+++ Data supplied +++
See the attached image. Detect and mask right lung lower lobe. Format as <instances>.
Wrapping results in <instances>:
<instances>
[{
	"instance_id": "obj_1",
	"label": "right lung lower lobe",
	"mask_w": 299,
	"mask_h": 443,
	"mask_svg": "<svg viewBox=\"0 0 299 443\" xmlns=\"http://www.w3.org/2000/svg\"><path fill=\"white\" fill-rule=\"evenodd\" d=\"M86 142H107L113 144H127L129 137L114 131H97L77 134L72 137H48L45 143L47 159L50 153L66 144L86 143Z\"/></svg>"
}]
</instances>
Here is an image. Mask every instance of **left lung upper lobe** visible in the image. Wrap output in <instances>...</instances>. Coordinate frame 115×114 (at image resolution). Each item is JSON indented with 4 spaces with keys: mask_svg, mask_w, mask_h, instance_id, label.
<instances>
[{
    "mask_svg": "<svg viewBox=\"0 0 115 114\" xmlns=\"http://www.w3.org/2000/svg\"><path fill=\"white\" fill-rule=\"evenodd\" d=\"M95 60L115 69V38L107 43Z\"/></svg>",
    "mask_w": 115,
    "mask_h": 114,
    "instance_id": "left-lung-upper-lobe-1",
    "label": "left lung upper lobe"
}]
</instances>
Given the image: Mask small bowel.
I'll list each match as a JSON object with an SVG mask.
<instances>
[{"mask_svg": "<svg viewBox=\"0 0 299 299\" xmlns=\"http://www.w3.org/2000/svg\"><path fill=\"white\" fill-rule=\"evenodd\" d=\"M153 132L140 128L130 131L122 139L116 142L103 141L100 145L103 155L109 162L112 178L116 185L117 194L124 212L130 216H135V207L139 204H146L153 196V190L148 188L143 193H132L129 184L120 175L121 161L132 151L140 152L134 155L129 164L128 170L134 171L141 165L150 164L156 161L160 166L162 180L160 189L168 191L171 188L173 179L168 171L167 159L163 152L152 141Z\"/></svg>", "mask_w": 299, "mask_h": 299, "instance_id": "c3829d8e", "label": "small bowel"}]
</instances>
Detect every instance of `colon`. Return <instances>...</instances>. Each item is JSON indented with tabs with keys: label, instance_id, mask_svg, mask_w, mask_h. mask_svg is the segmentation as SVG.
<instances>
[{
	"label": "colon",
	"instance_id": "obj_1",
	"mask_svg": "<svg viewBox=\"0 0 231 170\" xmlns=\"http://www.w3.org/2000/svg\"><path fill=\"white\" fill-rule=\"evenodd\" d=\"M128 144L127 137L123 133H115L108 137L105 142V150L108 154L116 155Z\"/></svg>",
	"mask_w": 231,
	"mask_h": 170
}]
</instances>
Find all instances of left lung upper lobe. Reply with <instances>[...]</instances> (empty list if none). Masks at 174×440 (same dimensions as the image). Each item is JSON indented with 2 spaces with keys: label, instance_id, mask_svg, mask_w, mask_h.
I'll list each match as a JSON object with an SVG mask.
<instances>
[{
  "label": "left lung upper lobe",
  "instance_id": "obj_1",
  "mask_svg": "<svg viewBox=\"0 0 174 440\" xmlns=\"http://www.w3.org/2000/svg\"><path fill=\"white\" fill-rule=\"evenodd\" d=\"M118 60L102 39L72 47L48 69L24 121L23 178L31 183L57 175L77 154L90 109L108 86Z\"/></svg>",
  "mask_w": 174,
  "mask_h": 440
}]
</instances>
+++
■ **Work to do**
Rewrite every item above, substituting "scan" for each occurrence of "image" and leaving everything else as it is.

■ **Output for this task**
See the attached scan. Detect and mask right lung lower lobe. Format as <instances>.
Wrapping results in <instances>:
<instances>
[{
	"instance_id": "obj_1",
	"label": "right lung lower lobe",
	"mask_w": 299,
	"mask_h": 443,
	"mask_svg": "<svg viewBox=\"0 0 299 443\" xmlns=\"http://www.w3.org/2000/svg\"><path fill=\"white\" fill-rule=\"evenodd\" d=\"M86 142H107L113 144H127L129 137L114 131H97L77 134L72 137H48L45 143L47 159L50 153L66 144L86 143Z\"/></svg>"
}]
</instances>
Here is an scan. Mask every instance of **left lung upper lobe** visible in the scan. Wrap output in <instances>...</instances>. Coordinate frame 115×114 (at scan resolution). Each item is JSON indented with 4 spaces with keys: mask_svg, mask_w, mask_h, instance_id, label.
<instances>
[{
    "mask_svg": "<svg viewBox=\"0 0 115 114\" xmlns=\"http://www.w3.org/2000/svg\"><path fill=\"white\" fill-rule=\"evenodd\" d=\"M95 60L115 69V38L107 43Z\"/></svg>",
    "mask_w": 115,
    "mask_h": 114,
    "instance_id": "left-lung-upper-lobe-1",
    "label": "left lung upper lobe"
}]
</instances>
Given the scan: Mask small bowel.
I'll list each match as a JSON object with an SVG mask.
<instances>
[{"mask_svg": "<svg viewBox=\"0 0 299 299\" xmlns=\"http://www.w3.org/2000/svg\"><path fill=\"white\" fill-rule=\"evenodd\" d=\"M153 132L140 128L130 131L122 139L116 142L103 141L100 145L103 155L109 162L112 178L116 185L117 194L124 212L130 216H135V207L139 204H146L153 196V190L148 188L143 193H132L129 184L120 175L121 161L132 151L140 152L134 155L129 164L128 170L134 171L141 165L150 164L156 161L160 166L162 180L160 189L168 191L171 188L173 179L168 171L167 159L163 152L152 141Z\"/></svg>", "mask_w": 299, "mask_h": 299, "instance_id": "c3829d8e", "label": "small bowel"}]
</instances>
Detect every instance of `colon`. Return <instances>...</instances>. Each item is JSON indented with tabs with keys: label, instance_id, mask_svg, mask_w, mask_h. mask_svg is the segmentation as SVG.
<instances>
[{
	"label": "colon",
	"instance_id": "obj_1",
	"mask_svg": "<svg viewBox=\"0 0 231 170\" xmlns=\"http://www.w3.org/2000/svg\"><path fill=\"white\" fill-rule=\"evenodd\" d=\"M128 144L127 137L123 133H115L108 137L105 142V150L108 154L116 155Z\"/></svg>",
	"mask_w": 231,
	"mask_h": 170
}]
</instances>
Find all instances of left lung upper lobe. Reply with <instances>[...]</instances> (empty list if none). Masks at 174×440 (same dimensions as the scan). Each item is JSON indented with 2 spaces with keys: label, instance_id, mask_svg, mask_w, mask_h.
I'll list each match as a JSON object with an SVG mask.
<instances>
[{
  "label": "left lung upper lobe",
  "instance_id": "obj_1",
  "mask_svg": "<svg viewBox=\"0 0 174 440\" xmlns=\"http://www.w3.org/2000/svg\"><path fill=\"white\" fill-rule=\"evenodd\" d=\"M118 60L102 39L72 47L48 69L24 121L23 178L31 183L57 175L77 154L90 109L108 86Z\"/></svg>",
  "mask_w": 174,
  "mask_h": 440
}]
</instances>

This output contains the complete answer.